Although stone-skipping may seem like a simple activity, Baker studied the rules of competitions in other states. The rules are listed on the Great Southern Stone-Skipping Championships Facebook page, he said.

“It’s a pretty complex set of rules,” he said. “There’s a big [competition] up near Canada that has some web presence, and I studied how they did it. I kind of thought about how I thought it could flow. The short of it is, each participant gets three skips, and we tally them.”

Granted, a stone zooming across the water can be hard to see, Baker said.

“We have neutral judges who observe only with a naked eye. They caucus and determine the number of skips,” Baker said. “We’re recruiting several [Veterans of Foreign Wars] members with keen eyesight.”

The top five contestants from each flight will go to a skip-off, and each will receive five skips.

“They cannot skip a man-made rock; this must be a natural rock,” he said.

Although the shore has plenty of rocks from which to choose, Baker assured the Corps of Engineers when he received a permit for the event that the shore won’t be picked clean.

“There a gillion along the shore from which to choose, or they can bring their own ringers,” Baker said.

Baker said serious stone-skippers bring their own rocks. He said from what he’s seen on YouTube videos, serious stone-skippers often show up with an arsenal of handpicked stones stored in plastic tubs.

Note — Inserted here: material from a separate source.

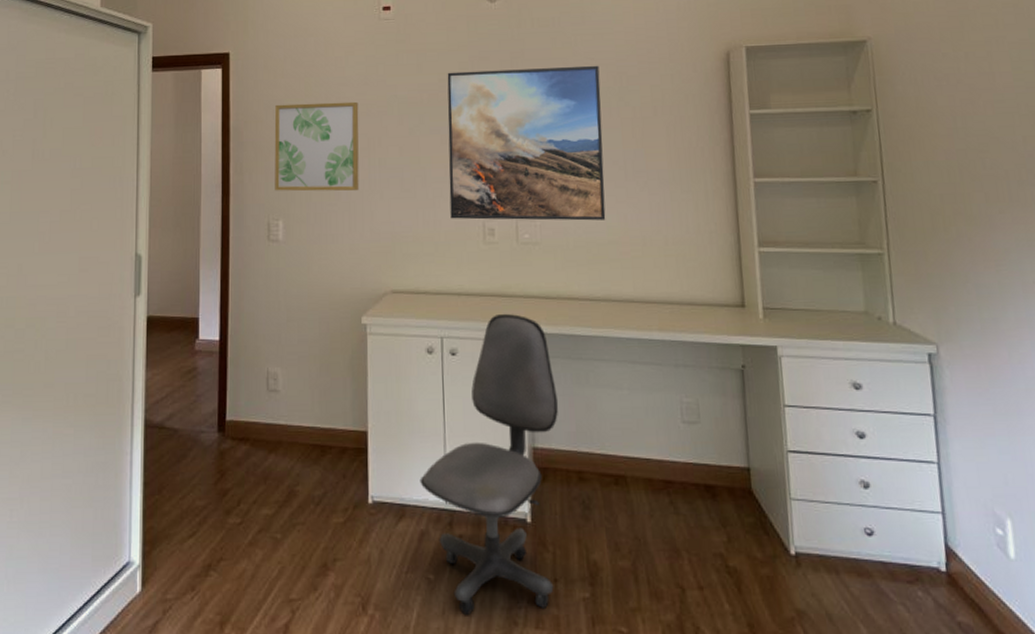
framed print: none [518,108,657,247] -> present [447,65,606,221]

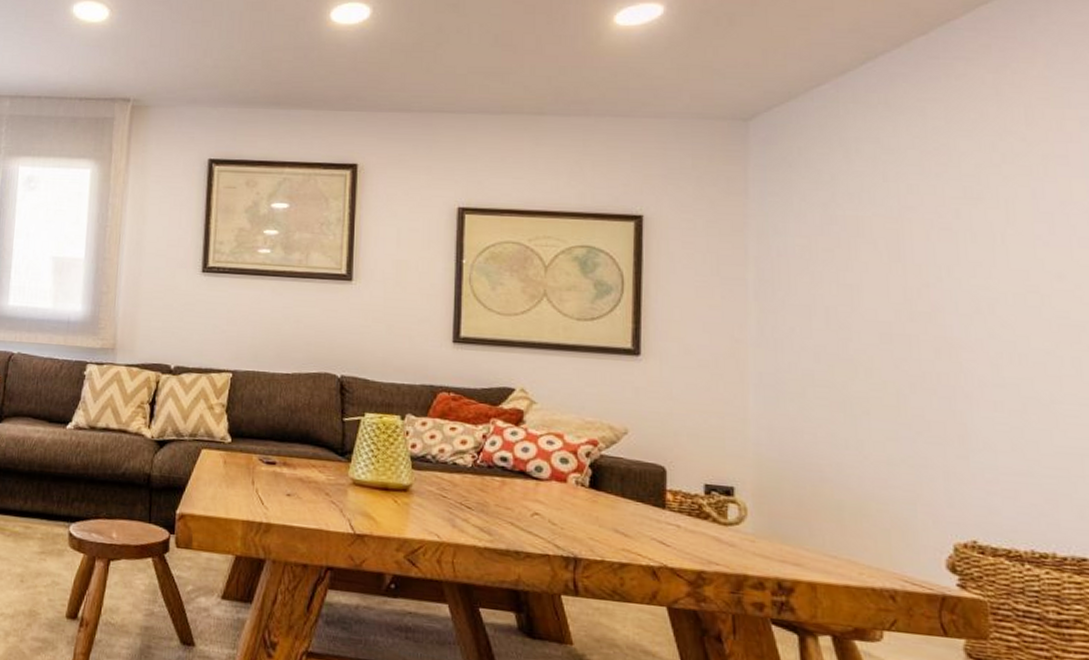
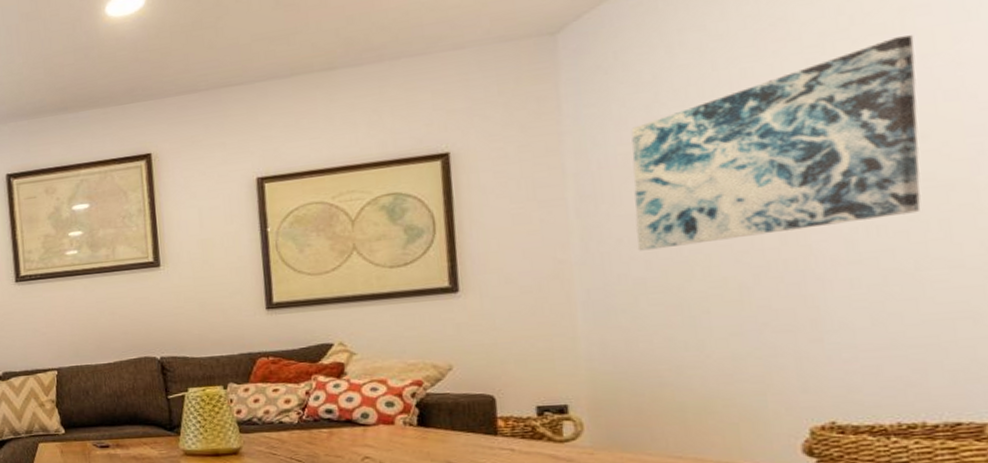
wall art: none [808,181,1057,348] -> present [631,35,921,251]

“There could be some very serious people show up with their own winners,” he said.

Baker, whose record is 20 skips, said he won’t compete — he’ll serve as one of the judges.

He said his three sons likely will be there, although he’s not sure whether they’ll compete.

“I have no idea what to expect since this is our virgin year,” he said.

Electric Cooperatives of Arkansas is serving as a presenting sponsor of the event “to help get us off the ground,” Baker said.

A festival is scheduled for the area that weekend, he said, so a few food trucks may set up early near the stone-skipping event.

Baker said that in addition to presenting a unique event, he wants to make a point with the championships.

“With all due respect to my friends in the North, I think the boys and girls who grew up in the Ozarks and the Appalachians — I think we skipped more rocks than them because we were outdoors more,” Baker said. “It stands to reason that superior stone skippers would hail from the South.

“I’ll bet you there’s some Arkansan out there who can out-skip any Northerner.”